The tradition of oral history need not be confined to narrating the exploits of Lord Rama or Krishna. Corporates and those at the helm of managing enterprises too have stories to recount. True, the captains of industry may not have slayed a 10-headed demon or lifted a mountain to protect the cowherds from a particularly heavy downpour. But the actions taken in the course of their professional career may well have shaped the future course of events, impacting the lives of many people.
This writer has heard a few in his time, each one of which offers some rare insights about an organisation or individuals at the helm. Don't know how far this is true but the story, as told to this author by someone who knew the founder of Infosys in his days as a struggling sales engineer for Patni Computer Systems, is offered to the readers in the best traditions of oral history.
As the narrator recounted the story, one was left pondering over a fundamental question.
Would Mr Narayana Murthy, the founder of Infosys, have taken the lead in forming the company if Data General, a well-known US computer manufacturer and not Burroughs Corporation, a competitor, had won the contract for supplying a mainframe system to Tata Motors or TELCO, as it was known then?
Birth of Infosys
Back in 1980, mainframe computers in Indian business enterprises using advanced programming languages were rarer than a hen's teeth. But businesses were getting bigger. That meant handling larger volumes of commercial transactions, which the second generation computers then in use could not do as effectively. The Government was forced to concede the demands of the industry to import large mainframe systems.
Of course, the fact that at about this time IBM walked out of India in protest — with the Government insisting that IBM dilute the ownership in the India business — also helped shape a more liberal import policy regime.

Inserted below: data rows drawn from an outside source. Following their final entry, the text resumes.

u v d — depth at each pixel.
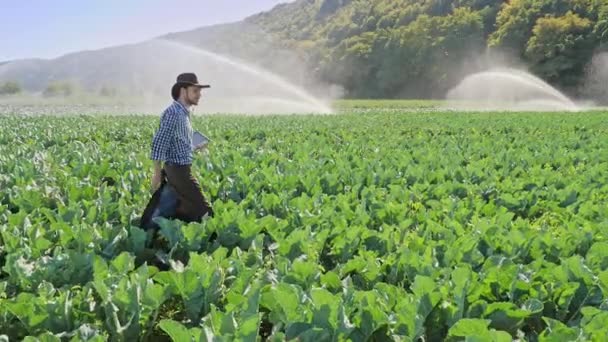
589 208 6.82
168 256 5.05
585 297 4.11
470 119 24.17
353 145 12.95
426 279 3.76
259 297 3.64
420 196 7.93
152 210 6.23
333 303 3.43
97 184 8.82
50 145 14.81
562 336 3.39
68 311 3.77
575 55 75.62
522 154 11.60
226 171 9.12
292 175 8.27
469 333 3.40
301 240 5.08
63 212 6.07
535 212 7.68
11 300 3.78
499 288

Anyway, Patni was pitching for a computer manufactured by another US company, Data General, while Burroughs Corporation was the other contender. Tata Motors chose Burroughs, and Patni was left with a machine, not knowing when a new order for it would materialise. As the story goes, the Patnis were going to relinquish the agency arrangement with Data General and sell that one machine that they had on hand to whoever was willing to pick it up. Enter Mr Narayana Murthy and his band of intrepid engineer associates with an offer to buy it out on easy payment terms and the rest, as they say, is history.
Tata's grand vision
Or consider, another, which is even more dramatic than the previous one. What was J. R. D. Tata's vision for the Tata Group of companies? The important point to note is that he didn't articulate it in terms of market share, return on net worth or market capitalisation and such other inanities.
Yes, profits did matter to JRD but that would not deter him from envisioning a larger purpose for himself and the companies that he presided over. In the best traditions of Indian philosophy, he was in business not to make money per se but because that was his ‘Dharma'.
An old Tata hand, who worked under the legendary leader at one time, described it thus. Tatas, in JRD's view, should be in those businesses that entwine themselves in the lives of ordinary Indians. He wanted a share of the ordinary Indian's wallet not in the sense that the wannabe Sam Waltons of the modern Indian retail trade would have liked it, but something that is steeped in deeper business purpose.
Elaborating on the point in a somewhat dramatic fashion, JRD, it is believed, said that he would like the average Indian's homes to be lit up by energy supplied by the Tatas, travel to work or go to school in a bus made by the Tatas and which would stop at a filling station that will sport of the Tata logo. The Tatas haven't managed to get into petroleum refining and marketing business although they are very much into electricity generation or distribution and, of course, they are a dominant force in mass transportation business. But the vision should not be interpreted in some mechanistic terms. It is a lot subtler than that.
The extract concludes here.